__Assigned task__. Only lines containing "casing" belong in the answer, each copied from the entries below.

*** Block opens ***

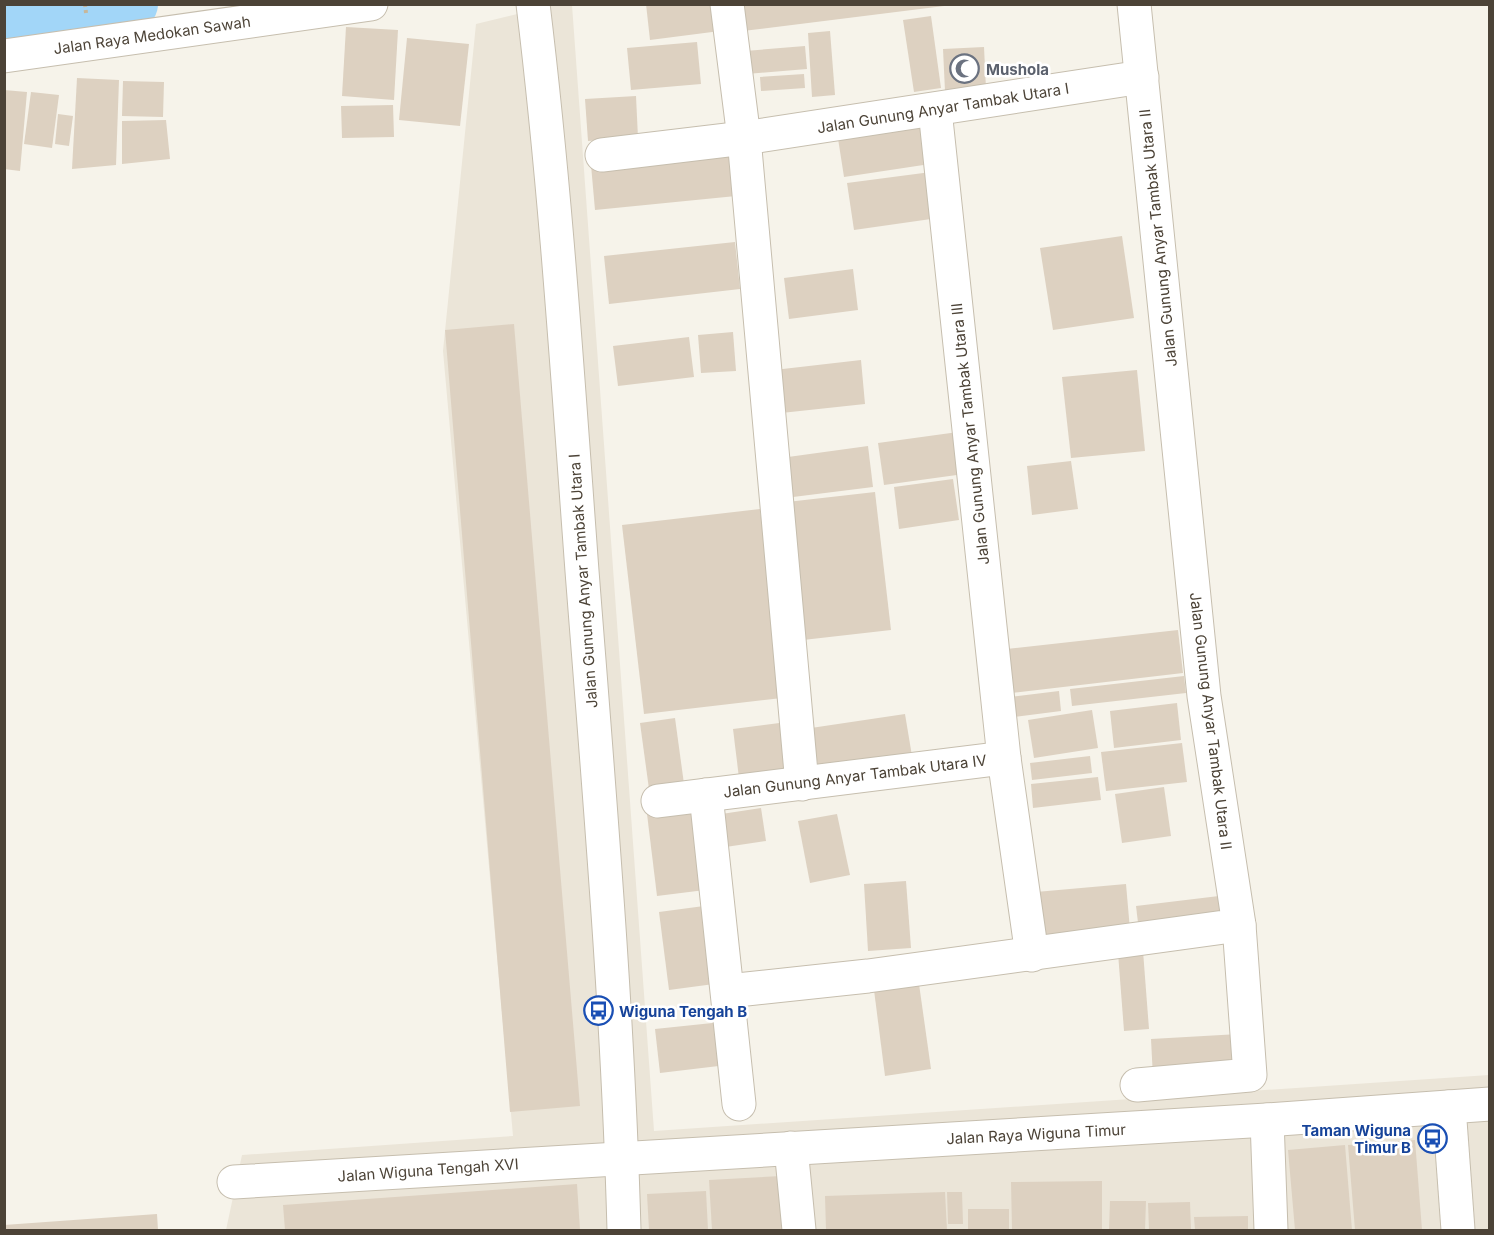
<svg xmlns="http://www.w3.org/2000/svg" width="1494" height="1235" viewBox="0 0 1494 1235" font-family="Inter,sans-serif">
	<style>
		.residential { fill: #ebe5d8 }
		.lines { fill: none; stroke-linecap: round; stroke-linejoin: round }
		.river { stroke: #a2d6f8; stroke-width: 54 }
		.building { fill: #ddd1c1 }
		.minor-casing { stroke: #c6beae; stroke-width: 35 }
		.tertiary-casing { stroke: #c6beae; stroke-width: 35 }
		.path { stroke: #c7b79b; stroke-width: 4; stroke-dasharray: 3 3; stroke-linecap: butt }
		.minor { stroke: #fff; stroke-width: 33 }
		.tertiary { stroke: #fff; stroke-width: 33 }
		.labels { text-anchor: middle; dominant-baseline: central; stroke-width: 5; stroke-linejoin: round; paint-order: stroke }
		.street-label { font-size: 15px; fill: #4c4337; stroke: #fff }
		.worship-label { font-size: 15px; font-weight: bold; fill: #5b616d; stroke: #fff; text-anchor: start }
		.transit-label { font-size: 15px; font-weight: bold; fill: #164399; stroke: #fff; text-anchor: start }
	</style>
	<rect width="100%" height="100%" fill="#f6f3ea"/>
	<path class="residential" d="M555,5h17l82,1126 835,-56v155h-1263l16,-75 271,-19 -70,-785 33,-327z"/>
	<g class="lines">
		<path class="river" d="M4,24l127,-20"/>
	</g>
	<g class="building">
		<path d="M646,4h71l3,27 -70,9z"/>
		<path d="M739,4h205v2l-201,25z"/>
		<path d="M931,16l10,72 -27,4 -11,-72z"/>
		<path d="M346,27l52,3 -4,70 -52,-4z"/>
		<path d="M830,31l5,64 -23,2 -4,-64z"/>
		<path d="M407,38l62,6 -9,82 -61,-6z"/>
		<path d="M697,42l4,42 -70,6 -4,-42z"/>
		<path d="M805,46l2,23 -60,5 -2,-23z"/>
		<path d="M984,47l2,42 -41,2 -2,-42z"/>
		<path d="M804,74l1,14 -44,3 -1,-14z"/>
		<path d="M77,78l42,2 -3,85 -44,4z"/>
		<path d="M123,81l41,1 -1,35 -41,-1z"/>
		<path d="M4,90l23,2 -7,79 -16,-2z"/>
		<path d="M31,92l28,3 -7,53 -28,-4z"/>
		<path d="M636,96l2,42 -50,3 -3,-42z"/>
		<path d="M393,105l1,32 -52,1 -1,-32z"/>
		<path d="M58,114l15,2 -4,30 -14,-2z"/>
		<path d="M923,118l7,46 -86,13 -7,-45z"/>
		<path d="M166,120l4,39 -48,5v-43z"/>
		<path d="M732,151l4,45 -141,14 -4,-45z"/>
		<path d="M931,172l7,46 -84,12 -7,-47z"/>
		<path d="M1122,236l12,82 -81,12 -13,-82z"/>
		<path d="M735,242l5,47 -131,15 -5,-48z"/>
		<path d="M853,269l5,41 -69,9 -5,-41z"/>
		<path d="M514,324l66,782 -70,6 -65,-782z"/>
		<path d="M733,332l3,39 -35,2 -3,-38z"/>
		<path d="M689,337l5,40 -76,9 -5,-40z"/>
		<path d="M861,360l4,44 -93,10 2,-44z"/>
		<path d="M1137,370l8,81 -74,7 -9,-81z"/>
		<path d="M958,432l6,42 -80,11 -6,-42z"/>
		<path d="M868,446l5,41 -80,10 -5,-40z"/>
		<path d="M1071,461l7,48 -46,6 -5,-49z"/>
		<path d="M953,479l6,41 -60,9 -5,-42z"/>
		<path d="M875,492l16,138 -88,10 -16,-138z"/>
		<path d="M760,509l22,189 -138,16 -22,-189z"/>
		<path d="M1178,630l5,43 -181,21 -5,-44z"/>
		<path d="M1184,676l2,17 -114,13 -2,-17z"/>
		<path d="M1059,691l2,20 -56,7 -3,-20z"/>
		<path d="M1177,703l4,37 -67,8 -4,-37z"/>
		<path d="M1092,710l6,38 -64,10 -6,-38z"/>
		<path d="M905,714l7,42 -93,15 -8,-43z"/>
		<path d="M675,718l9,66 -35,5 -9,-66z"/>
		<path d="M787,722l6,49 -54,7 -6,-49z"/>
		<path d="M1182,743l5,39 -81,9 -5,-39z"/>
		<path d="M1090,756l2,17 -60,7 -2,-17z"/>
		<path d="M1098,777l3,23 -68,8 -2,-24z"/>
		<path d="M1164,787l7,49 -49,7 -7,-49z"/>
		<path d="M695,808l10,82 -48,6 -10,-82z"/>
		<path d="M761,808l5,33 -47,7 -4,-33z"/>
		<path d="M837,814l13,61 -40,8 -12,-62z"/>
		<path d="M906,881l5,67 -43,3 -4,-67z"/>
		<path d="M1126,884l4,46 -89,8 -5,-46z"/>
		<path d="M1219,896l3,24 -83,11 -3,-25z"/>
		<path d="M704,906l10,78 -45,6 -10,-78z"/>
		<path d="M1143,951l6,78 -25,2 -6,-78z"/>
		<path d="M919,984l12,85 -46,7 -11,-86z"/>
		<path d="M722,1022l5,43 -67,8 -5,-44z"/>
		<path d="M1239,1034l2,39 -88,5 -2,-39z"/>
		<path d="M1415,1140l7,90h-67l-7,-85z"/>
		<path d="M1345,1145l7,85h-57l-7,-80z"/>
		<path d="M781,1176l4,54h-73l-3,-50z"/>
		<path d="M1102,1181v49h-90l-1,-48z"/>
		<path d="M577,1184l3,46h-295l-2,-25z"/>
		<path d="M706,1191l2,39h-59l-2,-36z"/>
		<path d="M945,1192l2,38h-121l-1,-34z"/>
		<path d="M947,1192h15l1,32h-15z"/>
		<path d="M1110,1201h36l-1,29h-36z"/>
		<path d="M1190,1202l1,28h-42l-1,-27z"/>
		<rect x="968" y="1209" width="41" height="21"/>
		<path d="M157,1214l1,16h-154v-5z"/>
		<path d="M1248,1216v14h-53l-1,-13z"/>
	</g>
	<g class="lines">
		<defs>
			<g id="minor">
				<path d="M533,4c23,189 35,378 49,567 17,219 36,439 42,659"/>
				<path d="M727,4l17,134 58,646"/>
				<path d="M935,110l69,648 28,197"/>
				<path d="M602,155l142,-17 398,-61"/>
				<path d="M706,795l33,309"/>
				<path d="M658,801l346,-43"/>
				<path d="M728,991l140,-15 371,-51 -35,-229 -70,-692"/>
				<path d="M1137,1085l113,-10 -11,-150"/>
				<path d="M1449,1107l9,123"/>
				<path d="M1267,1120l4,110"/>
				<path d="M791,1148l8,82"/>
				<path d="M234,1182l1033,-62 223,-16"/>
			</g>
			<path id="tertiary" d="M4,56l367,-52"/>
		</defs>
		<use href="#minor" class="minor-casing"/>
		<use href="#tertiary" class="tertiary-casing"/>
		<path class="path" d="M85,4l1,9"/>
		<use href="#minor" class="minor"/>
		<use href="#tertiary" class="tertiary"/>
	</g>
	<defs>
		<symbol id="mosque-ring" viewBox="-11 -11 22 22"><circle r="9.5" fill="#fff" stroke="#6b7280" stroke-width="1.5"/><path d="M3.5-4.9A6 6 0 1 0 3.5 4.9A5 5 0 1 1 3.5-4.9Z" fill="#6b7280"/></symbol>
		<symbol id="bus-ring" viewBox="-11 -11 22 22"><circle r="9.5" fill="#fff" stroke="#1a4fb4" stroke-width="1.5"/><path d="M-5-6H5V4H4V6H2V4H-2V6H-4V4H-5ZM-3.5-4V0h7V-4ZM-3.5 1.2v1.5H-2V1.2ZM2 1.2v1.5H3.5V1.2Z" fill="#1a4fb4"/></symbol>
	</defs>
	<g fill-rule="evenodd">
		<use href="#mosque-ring" x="948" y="52" width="33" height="33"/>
		<use href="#bus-ring" x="582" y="994" width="33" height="33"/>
		<use href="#bus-ring" x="1416" y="1122" width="33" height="33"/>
	</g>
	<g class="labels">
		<g class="street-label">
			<text transform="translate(152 35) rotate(-8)">Jalan Raya Medokan Sawah</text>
			<text transform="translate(943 108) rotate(-9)">Jalan Gunung Anyar Tambak Utara I</text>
			<text transform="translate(1158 238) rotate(-96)">Jalan Gunung Anyar Tambak Utara II</text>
			<text transform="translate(970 434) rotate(-96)">Jalan Gunung Anyar Tambak Utara III</text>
			<text transform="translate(583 581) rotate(-94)">Jalan Gunung Anyar Tambak Utara I</text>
			<text transform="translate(1211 721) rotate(83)">Jalan Gunung Anyar Tambak Utara II</text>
			<text transform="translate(855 776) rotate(-7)">Jalan Gunung Anyar Tambak Utara IV</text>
			<text transform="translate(1036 1134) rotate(-3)">Jalan Raya Wiguna Timur</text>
			<text transform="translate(428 1170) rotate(-4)">Jalan Wiguna Tengah XVI</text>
		</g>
		<g class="worship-label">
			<text x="986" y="69">Mushola</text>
		</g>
		<g class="transit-label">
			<text x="619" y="1011">Wiguna Tengah B</text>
			<text x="1411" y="1130" text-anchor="end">Taman Wiguna<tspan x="1411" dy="17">Timur B</tspan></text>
		</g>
	</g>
	<rect width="1494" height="1235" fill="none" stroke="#4c4337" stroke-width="12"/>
</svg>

*** Block closes ***

__Answer section__.
		.minor-casing { stroke: #c6beae; stroke-width: 35 }
		.tertiary-casing { stroke: #c6beae; stroke-width: 35 }
		<use href="#minor" class="minor-casing"/>
		<use href="#tertiary" class="tertiary-casing"/>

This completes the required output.